Monday, September 18, 2006

Pre-Reformation Worship

This morning I was listening to Andy Crouch interacting with a group of worship instructors. One of the observations he made concerned John Calvin's view of worship as being the action of the Holy Spirit moving through the actions of the people. At the time of the reformation, medieval worship had pretty much become the domain of the priesthood — the priests did everything and the people were merely spectators. Part of the reformation was a return of worship to the people, both in terms of a return of the Word to the people by the use of vernacular translations and expository preaching, and a return of acts of worship.

The observation Andy made was that in many churches today, the situation is very similar to pre-reformation worship — the priests have simply exchanged their vestments for microphones.

In looking back over almost 50 years of church attendance, I can see that there has indeed been a slow but steady movement toward this "pre-reformation" worship. At the time, I didn't notice it. Perhaps that was due in part to the so-called "frog in a kettle" syndrome — if things change slowly enough, you don't notice them until you're dead. But perhaps it was also due in part to the fact that for much of that time I was one of the "priesthood" — I didn't notice the ways in which our ways of "worship" was both permitting and promoting the disengagement of the people from the act of worship and turning them largely into spectators, because I was still busily engaged.

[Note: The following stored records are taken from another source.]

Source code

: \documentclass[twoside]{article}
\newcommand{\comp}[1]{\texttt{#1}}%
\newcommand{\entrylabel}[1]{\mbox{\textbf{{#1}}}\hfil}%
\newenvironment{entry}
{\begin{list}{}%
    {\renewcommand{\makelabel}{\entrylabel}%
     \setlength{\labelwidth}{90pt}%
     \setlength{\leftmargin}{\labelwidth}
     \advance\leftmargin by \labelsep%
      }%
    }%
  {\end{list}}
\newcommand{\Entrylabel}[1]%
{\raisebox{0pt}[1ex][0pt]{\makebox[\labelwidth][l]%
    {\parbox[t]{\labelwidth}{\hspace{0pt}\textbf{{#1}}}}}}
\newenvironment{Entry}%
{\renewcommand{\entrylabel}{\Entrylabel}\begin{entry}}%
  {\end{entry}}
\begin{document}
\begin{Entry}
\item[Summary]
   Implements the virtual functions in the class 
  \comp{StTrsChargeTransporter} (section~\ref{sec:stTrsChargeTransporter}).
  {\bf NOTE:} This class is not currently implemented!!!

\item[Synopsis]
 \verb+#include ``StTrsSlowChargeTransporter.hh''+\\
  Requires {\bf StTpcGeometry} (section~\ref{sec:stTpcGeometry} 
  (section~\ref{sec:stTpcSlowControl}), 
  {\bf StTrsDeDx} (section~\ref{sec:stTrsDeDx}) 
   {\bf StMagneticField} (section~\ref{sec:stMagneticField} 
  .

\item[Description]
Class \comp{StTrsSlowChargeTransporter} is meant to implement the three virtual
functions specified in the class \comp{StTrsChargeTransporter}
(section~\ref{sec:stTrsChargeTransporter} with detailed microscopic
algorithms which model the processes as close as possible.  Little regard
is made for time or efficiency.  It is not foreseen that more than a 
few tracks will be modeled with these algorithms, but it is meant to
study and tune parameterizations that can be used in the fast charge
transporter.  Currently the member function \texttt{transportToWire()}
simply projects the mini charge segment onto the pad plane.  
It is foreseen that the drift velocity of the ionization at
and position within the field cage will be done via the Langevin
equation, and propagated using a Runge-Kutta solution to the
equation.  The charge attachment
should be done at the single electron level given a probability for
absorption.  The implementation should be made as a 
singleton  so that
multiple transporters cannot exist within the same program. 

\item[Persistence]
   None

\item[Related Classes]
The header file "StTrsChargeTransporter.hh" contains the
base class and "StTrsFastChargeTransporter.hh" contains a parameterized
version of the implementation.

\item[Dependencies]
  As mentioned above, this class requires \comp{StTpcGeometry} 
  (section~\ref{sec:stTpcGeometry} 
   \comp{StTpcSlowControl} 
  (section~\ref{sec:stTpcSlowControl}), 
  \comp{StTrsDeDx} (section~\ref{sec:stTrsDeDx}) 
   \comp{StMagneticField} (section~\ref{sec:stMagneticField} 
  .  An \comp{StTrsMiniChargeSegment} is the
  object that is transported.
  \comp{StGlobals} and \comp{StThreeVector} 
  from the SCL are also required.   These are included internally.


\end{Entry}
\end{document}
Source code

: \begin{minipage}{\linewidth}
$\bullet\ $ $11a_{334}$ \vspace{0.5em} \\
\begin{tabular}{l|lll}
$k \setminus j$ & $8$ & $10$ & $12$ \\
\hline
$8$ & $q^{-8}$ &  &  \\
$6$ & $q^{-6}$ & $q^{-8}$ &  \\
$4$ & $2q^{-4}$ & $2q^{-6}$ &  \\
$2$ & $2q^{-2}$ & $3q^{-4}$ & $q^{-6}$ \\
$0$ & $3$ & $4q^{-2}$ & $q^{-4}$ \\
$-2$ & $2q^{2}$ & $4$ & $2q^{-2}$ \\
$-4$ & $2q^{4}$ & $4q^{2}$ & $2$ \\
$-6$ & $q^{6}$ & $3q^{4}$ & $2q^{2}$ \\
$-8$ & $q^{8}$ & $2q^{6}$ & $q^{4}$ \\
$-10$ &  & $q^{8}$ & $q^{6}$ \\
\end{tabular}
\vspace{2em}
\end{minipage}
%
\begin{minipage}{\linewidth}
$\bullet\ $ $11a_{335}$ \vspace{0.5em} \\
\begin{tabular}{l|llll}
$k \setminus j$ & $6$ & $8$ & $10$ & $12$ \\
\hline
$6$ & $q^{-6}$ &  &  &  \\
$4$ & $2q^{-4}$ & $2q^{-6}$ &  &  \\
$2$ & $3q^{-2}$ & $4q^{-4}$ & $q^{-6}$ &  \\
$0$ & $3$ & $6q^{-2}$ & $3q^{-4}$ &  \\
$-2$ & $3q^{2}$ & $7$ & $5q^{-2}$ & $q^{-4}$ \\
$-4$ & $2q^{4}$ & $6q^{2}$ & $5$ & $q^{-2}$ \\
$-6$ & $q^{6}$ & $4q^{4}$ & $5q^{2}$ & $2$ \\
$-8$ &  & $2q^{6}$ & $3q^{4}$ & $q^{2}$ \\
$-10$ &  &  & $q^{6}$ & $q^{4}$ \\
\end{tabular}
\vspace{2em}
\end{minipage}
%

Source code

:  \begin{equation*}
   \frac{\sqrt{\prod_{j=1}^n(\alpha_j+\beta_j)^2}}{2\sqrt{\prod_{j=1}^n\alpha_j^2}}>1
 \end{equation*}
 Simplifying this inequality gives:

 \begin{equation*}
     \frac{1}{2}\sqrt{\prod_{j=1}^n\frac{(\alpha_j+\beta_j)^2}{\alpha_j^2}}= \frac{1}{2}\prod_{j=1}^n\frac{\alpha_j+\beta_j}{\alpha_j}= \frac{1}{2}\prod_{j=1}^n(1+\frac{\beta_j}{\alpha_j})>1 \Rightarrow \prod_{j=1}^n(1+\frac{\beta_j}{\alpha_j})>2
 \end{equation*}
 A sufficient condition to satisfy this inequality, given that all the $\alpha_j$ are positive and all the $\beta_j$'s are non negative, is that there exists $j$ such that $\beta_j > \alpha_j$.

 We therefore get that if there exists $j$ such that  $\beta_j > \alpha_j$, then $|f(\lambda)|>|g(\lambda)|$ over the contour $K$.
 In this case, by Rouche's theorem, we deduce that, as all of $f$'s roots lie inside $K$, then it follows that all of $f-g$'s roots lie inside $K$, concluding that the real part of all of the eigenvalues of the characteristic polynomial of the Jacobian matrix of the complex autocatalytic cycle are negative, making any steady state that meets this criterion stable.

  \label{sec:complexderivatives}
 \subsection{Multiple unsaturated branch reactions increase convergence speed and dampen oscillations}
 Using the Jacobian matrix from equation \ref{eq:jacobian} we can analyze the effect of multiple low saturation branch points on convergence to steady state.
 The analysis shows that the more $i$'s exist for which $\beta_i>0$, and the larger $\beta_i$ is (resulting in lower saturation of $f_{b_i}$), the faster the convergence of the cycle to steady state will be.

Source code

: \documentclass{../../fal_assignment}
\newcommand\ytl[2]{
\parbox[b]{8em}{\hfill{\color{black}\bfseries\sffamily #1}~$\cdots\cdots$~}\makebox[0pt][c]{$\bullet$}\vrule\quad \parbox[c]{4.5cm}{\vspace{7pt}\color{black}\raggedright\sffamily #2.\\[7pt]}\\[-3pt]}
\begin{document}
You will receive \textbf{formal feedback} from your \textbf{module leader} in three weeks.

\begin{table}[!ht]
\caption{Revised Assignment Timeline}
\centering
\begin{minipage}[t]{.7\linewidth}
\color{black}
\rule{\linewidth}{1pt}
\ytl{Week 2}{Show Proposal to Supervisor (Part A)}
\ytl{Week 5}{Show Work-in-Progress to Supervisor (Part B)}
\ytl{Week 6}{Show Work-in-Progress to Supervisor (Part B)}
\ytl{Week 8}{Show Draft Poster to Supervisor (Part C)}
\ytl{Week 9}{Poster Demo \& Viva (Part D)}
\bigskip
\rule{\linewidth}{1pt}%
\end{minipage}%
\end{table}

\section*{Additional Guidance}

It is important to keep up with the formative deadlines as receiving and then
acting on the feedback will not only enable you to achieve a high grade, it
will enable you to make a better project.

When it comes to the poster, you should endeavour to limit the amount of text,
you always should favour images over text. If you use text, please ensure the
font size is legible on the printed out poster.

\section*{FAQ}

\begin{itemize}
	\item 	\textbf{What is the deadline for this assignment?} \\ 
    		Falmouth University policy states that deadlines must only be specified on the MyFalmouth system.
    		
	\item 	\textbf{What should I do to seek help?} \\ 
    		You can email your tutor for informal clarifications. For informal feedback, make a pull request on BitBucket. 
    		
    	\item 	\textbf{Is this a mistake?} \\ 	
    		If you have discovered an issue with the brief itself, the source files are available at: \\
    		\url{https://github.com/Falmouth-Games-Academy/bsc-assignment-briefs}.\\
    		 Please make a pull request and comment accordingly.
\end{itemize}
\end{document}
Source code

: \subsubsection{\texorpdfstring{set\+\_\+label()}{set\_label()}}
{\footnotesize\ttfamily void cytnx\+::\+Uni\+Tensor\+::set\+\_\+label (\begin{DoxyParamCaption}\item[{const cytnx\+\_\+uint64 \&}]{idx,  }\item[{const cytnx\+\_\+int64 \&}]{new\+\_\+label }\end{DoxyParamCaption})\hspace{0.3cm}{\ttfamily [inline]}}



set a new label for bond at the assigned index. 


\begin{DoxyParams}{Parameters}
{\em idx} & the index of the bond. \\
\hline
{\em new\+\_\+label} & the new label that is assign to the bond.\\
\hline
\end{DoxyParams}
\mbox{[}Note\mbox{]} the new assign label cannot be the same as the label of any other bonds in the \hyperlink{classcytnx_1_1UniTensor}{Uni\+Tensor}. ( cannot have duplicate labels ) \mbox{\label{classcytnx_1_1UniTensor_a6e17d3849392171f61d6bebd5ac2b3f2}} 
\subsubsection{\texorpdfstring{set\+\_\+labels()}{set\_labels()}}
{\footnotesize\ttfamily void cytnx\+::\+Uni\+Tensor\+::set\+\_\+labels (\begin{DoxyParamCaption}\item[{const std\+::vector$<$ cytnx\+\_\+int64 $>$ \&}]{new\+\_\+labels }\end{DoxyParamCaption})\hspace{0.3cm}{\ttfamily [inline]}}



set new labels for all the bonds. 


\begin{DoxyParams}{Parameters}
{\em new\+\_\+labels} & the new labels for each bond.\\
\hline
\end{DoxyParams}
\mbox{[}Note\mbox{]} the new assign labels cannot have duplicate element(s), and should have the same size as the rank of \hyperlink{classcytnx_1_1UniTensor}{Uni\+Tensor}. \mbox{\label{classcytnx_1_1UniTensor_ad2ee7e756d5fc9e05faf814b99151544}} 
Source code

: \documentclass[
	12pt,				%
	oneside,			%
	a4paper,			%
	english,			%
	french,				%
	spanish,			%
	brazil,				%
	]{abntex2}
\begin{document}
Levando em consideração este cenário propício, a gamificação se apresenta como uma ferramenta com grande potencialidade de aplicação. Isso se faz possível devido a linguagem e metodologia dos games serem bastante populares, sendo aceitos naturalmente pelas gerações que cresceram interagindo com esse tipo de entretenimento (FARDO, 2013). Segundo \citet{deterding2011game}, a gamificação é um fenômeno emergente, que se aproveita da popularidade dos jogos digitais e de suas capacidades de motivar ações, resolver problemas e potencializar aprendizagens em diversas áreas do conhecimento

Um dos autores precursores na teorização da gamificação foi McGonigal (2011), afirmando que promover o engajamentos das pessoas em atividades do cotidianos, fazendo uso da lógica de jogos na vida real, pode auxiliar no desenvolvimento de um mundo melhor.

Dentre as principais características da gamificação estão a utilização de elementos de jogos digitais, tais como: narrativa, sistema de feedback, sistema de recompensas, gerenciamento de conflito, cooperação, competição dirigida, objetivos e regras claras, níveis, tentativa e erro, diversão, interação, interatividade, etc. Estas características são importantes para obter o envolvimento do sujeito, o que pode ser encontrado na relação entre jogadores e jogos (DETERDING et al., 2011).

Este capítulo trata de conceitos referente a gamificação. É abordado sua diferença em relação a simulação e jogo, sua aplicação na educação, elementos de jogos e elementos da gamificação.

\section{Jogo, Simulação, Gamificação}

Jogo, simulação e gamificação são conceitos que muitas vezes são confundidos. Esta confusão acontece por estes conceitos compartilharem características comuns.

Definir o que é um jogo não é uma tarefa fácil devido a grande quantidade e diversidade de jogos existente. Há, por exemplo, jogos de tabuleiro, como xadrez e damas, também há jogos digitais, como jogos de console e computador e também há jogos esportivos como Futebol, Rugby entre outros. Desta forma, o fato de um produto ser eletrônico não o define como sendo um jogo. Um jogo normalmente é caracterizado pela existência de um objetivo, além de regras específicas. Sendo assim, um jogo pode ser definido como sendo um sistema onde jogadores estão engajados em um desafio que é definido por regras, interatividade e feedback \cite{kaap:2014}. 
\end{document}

But it is not only in the acts of worship that we have moved back to a pre-reformation state. The place of the Word in our worship has also changed — where once the Scripture was the main thing, and the sermon was its servant (even if done poorly or boringly) as were the songs, now the talk and the music are the main thing and the scripture, if present, is their servant.

Part of this movement may be related to another observation that Andy made: it is almost impossible to enculturate an incarnate message in a culture that is itself not incarnate. North American culture in the 21st century has no real flesh and bones meat (in greek: carne) to it — it's a mass culture that exists almost only on a screen.

Of course, Western culture has not really been incarnate for a long time — before the advent of television and other mass culture media, much of Western culture had become largely cerebral — certainly Western theology has been almost exclusively cerebral and not incarnate for a very long time. The good, if late, impulse to bring theology into the indigenous culture has occurred precisly at the point when that culture has moved to becoming even less engaged with the materially "real".

Between the two factors, we've become unable to see any connection between an old and very earthy story and the virtual reality of today's culture. So just as the pre-reformation priest kept the Bible away from the people — convinced as they were that the people could never understand it, and didn't want to anyway — so too many of our present day priests are careful to keep the Bible safely measured out in small doses, pre-digested for the masses.

For me, the question now is this: do I try to rejoin the "priesthood" in order to gain some measure of participative worship, or do I instead stay with the people and try in some way to subvert the trend of the past 50 years? To be honest, I have no idea which direction to go.

Kyrie eleison

1 Comments:

At 10:43 p.m., Anonymous Anonymous said...

Hi Kyrie,

Why not be a "priest" in the biblical sense (1 Peter 2:9)? I meet with several smaller ekklesias where I can participate and use my Spirit-given gifts.